» **Source material**

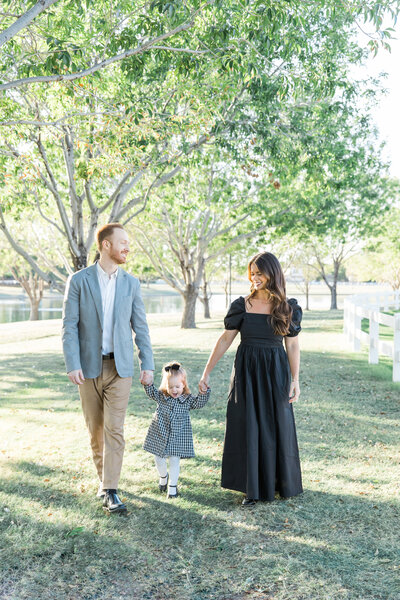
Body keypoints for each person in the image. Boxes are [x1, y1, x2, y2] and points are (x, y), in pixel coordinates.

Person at [62, 223, 154, 513]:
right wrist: (72, 363)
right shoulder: (79, 281)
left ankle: (111, 490)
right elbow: (69, 326)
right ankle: (104, 483)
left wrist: (147, 363)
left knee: (115, 428)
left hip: (120, 368)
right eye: (123, 242)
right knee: (96, 430)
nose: (127, 247)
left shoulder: (132, 283)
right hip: (88, 368)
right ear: (105, 245)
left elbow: (141, 327)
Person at [199, 251, 303, 507]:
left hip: (275, 371)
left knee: (275, 423)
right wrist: (206, 372)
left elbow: (292, 346)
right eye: (252, 274)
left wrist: (295, 379)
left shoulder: (287, 307)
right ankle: (251, 488)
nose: (255, 278)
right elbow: (225, 339)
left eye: (260, 273)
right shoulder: (241, 305)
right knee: (248, 425)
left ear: (273, 273)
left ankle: (278, 482)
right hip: (246, 371)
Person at [142, 361, 211, 499]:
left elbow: (199, 403)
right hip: (160, 433)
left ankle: (172, 487)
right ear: (166, 386)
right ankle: (163, 477)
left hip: (178, 436)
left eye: (177, 387)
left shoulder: (188, 400)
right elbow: (151, 392)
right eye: (171, 387)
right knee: (158, 458)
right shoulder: (161, 397)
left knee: (174, 460)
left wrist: (204, 392)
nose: (174, 390)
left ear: (183, 385)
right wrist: (147, 383)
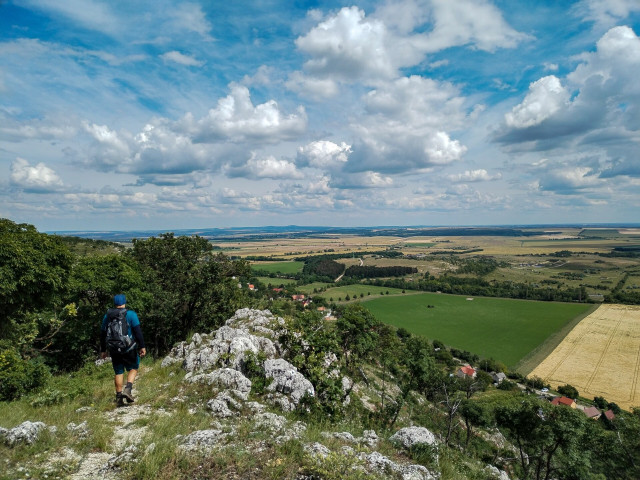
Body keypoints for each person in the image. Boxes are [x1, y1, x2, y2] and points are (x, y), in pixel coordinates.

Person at [100, 294, 146, 407]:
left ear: (115, 304)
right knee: (134, 367)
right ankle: (128, 389)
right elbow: (138, 332)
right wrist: (142, 346)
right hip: (128, 348)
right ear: (124, 302)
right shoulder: (131, 314)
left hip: (114, 348)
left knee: (118, 371)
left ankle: (119, 398)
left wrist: (103, 350)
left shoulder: (108, 316)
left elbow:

» **Action item**
Count the lines of the listing above that include the word "wrist" and state the total with nothing else.

» **Solution to the problem**
8